- The Washington Times - Wednesday, April 26, 2006

Friends of mine decided to sell their town house and immediately knew what they had to do to demand top-dollar if not multiple contracts: Get the house in shape.

A couple of weeks, two contractors and more than $10,000 later, they had new carpet; new kitchen appliances with white flooring; repainted walls including demolition of a mirrored wall; a power-washed and restained deck; and a few plumbing issues remedied.

Once all the work was done, they sat back in their newly revamped dwelling and sighed, “Why didn’t we do this sooner?”

The investment was quite small when you consider the benefit, but many homeowners wait until it’s time to sell the house before they replace all the items of their home that have been bugging them for years.

Giving your home a face-lift could be more affordable than you think. This was especially brought to mind during a visit to one of my favorite restaurants.

Visiting the restroom, I was appalled at the condition: old plywood; an old mirror losing its reflective backing; mildewed caulking; and a stench very unbecoming this particular establishment.

A bathroom is probably one of the easiest and most affordable rooms to refurbish and provide a “wow-factor” for buyers coming into your home. I’m not even talking about a complete remodeling, just a face-lift that can change the room’s look and shift your personal feelings about the room.

Think about it. When you walk into a 20- to 30-year-old home, would you be more excited about one with the original vanity, sink, faucet, shower door, mirrors and lighting? Or would you prefer seeing fresh paint, upgraded hardware, a modern vanity, and a dual shower head like those found in most fine hotels? In addition, how would you like to create that kind of wow-factor for less than $1,000? It can be done.

Looking over a few large home improvement Web sites will give you a grasp of how attainable this face-lift can be.

What you want to spend on the bath is up to you. You can upgrade your shower head for as little as $6 for a low-grade plastic energy saver model or as much as $3,750 for a multiple-head shower tower.

We’ll keep our budget a little in the middle for a run-of-the-mill bathroom, that WarmlyYours.com says is about 100 square feet.

• Sinks, $150 to $400. This can be as bland or fancy as you want.

• Vanity, $150 to $900. For every bland or fancy sink, there’s a vanity to match.

• Faucet hardware, $30 to $100. There are hundreds of models from which to choose — from chrome to polished brass.

• Lights, $50 to $100. Again lots of choices.

• Towel racks and miscellaneous, $50 to $100.

• Paint and caulking, $50 to $100.

• Flooring, $45 to $100.

Obviously, you can push the budget up a lot higher.
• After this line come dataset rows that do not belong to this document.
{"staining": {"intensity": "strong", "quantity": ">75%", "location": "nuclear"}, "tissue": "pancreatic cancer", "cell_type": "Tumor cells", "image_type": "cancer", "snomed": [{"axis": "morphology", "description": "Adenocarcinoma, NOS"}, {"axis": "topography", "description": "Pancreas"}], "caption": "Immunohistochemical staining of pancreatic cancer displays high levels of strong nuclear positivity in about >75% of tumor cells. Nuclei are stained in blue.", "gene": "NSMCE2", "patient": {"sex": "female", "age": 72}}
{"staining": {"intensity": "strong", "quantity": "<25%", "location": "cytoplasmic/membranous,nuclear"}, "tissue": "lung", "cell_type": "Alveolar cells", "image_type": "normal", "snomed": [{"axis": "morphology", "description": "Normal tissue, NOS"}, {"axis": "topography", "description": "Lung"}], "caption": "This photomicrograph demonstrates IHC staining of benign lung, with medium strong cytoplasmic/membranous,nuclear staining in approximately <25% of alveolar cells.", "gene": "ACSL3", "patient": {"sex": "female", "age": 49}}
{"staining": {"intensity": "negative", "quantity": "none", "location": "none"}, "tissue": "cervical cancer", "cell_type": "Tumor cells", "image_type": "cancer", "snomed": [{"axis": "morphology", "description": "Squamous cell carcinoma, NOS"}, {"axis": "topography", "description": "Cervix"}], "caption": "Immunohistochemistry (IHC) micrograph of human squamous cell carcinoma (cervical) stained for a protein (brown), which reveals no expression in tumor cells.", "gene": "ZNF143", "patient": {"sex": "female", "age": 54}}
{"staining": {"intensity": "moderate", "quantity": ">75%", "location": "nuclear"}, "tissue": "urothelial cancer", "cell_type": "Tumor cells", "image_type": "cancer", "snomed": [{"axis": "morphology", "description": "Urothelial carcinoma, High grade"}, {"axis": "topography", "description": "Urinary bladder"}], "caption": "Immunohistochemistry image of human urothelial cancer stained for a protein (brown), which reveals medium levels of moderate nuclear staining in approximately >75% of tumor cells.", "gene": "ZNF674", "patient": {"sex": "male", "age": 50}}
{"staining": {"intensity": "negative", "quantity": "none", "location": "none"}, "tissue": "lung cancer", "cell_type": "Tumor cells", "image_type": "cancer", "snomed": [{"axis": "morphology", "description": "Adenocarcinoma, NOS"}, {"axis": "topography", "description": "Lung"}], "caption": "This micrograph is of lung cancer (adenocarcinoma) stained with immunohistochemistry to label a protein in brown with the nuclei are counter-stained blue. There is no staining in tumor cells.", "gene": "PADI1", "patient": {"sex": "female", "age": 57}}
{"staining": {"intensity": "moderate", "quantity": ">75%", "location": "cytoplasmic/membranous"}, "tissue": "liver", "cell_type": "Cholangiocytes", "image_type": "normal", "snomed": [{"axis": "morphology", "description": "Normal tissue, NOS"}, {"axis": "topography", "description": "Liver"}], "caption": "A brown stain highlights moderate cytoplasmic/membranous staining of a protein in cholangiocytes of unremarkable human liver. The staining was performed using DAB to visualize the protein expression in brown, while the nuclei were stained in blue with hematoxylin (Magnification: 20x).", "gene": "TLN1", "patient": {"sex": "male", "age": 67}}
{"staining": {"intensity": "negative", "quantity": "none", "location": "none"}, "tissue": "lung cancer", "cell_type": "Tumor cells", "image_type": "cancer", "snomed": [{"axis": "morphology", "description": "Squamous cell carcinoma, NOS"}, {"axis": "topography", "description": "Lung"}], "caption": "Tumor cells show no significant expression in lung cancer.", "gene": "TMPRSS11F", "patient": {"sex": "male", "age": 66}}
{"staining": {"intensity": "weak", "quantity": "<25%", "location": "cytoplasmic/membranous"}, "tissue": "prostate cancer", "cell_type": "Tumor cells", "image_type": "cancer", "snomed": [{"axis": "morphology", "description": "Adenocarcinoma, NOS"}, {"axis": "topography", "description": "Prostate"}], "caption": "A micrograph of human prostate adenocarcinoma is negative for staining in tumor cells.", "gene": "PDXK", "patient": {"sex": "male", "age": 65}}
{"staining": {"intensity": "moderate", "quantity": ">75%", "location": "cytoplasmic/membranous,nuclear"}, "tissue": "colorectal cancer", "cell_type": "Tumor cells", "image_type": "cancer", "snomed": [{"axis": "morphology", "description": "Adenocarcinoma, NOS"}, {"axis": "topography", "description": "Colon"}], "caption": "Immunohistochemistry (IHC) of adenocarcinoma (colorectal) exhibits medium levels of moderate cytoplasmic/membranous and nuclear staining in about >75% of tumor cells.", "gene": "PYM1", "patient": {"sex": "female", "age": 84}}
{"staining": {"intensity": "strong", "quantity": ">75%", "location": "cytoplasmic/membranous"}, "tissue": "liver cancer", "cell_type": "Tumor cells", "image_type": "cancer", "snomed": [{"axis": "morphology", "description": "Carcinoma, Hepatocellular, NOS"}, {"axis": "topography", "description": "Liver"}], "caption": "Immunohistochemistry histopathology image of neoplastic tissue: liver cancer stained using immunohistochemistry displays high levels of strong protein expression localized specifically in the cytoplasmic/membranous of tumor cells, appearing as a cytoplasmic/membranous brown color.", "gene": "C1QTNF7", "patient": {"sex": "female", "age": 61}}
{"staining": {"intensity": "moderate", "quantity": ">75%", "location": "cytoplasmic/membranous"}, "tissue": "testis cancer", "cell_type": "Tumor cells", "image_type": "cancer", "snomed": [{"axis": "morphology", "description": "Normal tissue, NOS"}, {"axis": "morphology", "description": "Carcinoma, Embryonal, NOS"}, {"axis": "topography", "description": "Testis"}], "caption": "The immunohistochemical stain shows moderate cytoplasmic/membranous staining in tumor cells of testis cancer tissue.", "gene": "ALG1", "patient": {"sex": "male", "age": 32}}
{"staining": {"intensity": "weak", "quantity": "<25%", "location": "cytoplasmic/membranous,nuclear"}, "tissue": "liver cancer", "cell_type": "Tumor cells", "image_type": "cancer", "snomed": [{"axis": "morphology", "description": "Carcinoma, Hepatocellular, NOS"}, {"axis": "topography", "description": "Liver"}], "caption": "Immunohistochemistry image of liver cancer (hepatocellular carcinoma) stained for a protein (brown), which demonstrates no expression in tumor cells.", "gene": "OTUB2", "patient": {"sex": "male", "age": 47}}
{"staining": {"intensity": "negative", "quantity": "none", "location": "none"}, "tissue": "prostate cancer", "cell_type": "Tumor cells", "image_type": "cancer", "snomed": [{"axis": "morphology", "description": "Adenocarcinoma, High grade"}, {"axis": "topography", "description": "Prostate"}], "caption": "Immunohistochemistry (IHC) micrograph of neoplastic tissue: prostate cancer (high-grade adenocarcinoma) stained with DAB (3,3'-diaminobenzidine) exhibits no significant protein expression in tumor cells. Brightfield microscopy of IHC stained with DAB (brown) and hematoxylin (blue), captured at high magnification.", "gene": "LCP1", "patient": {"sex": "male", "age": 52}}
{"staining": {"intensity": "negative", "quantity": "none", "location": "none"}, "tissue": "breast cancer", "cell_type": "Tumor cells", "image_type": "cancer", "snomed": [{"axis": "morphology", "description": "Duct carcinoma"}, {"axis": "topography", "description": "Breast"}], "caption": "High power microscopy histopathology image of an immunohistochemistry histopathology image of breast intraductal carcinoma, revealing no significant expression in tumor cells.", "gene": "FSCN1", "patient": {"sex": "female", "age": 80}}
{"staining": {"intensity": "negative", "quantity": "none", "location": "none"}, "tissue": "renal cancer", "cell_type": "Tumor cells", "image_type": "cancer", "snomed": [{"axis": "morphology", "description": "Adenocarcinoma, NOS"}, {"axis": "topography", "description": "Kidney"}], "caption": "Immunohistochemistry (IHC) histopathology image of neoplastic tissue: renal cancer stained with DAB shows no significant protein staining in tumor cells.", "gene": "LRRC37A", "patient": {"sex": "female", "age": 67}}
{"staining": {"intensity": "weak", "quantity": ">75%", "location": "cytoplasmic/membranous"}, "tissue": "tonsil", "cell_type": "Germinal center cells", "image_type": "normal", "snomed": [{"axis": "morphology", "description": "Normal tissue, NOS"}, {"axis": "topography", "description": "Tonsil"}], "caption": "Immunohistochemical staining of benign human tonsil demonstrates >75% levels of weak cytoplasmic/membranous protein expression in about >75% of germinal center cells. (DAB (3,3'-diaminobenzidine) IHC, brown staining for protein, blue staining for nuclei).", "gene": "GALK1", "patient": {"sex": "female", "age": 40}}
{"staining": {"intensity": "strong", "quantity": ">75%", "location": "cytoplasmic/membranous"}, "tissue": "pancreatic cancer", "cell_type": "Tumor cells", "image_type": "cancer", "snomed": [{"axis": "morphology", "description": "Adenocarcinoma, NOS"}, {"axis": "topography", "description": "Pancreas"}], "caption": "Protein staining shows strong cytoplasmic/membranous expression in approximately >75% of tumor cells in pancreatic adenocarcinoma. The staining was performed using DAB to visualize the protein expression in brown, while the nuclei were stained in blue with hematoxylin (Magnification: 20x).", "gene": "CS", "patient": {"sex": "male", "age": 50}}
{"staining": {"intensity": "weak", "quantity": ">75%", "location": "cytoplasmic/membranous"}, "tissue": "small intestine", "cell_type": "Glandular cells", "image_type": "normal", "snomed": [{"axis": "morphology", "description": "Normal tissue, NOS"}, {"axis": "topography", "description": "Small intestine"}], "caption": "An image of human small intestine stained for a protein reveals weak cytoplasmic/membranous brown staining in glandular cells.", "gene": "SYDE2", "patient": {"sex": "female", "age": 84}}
However, I’m talking about a budget-conscious face-lift, complete with a wow-factor, not gutting the bathroom for complete remodeling.

Your face-lift can cost a few hundred dollars or a couple thousand. But here are a few fix-its that are really, really cheap, require a very minimal investment and just some good old-fashioned elbow grease.

• Deep cleaning: Maybe all this room needs is just a good cleaning. Think sanitizing. Really get down to the nitty-gritty and cut the grease in all the crevices. Kill the mildew with a commercial spray.

• Recaulk: Remove old caulk and recaulk the whole bath.

• Regrout: Do the floor and shower tiles.

Before you invest a lot of money to make the next owner happy with your home, renovate so that you enjoy it yourself.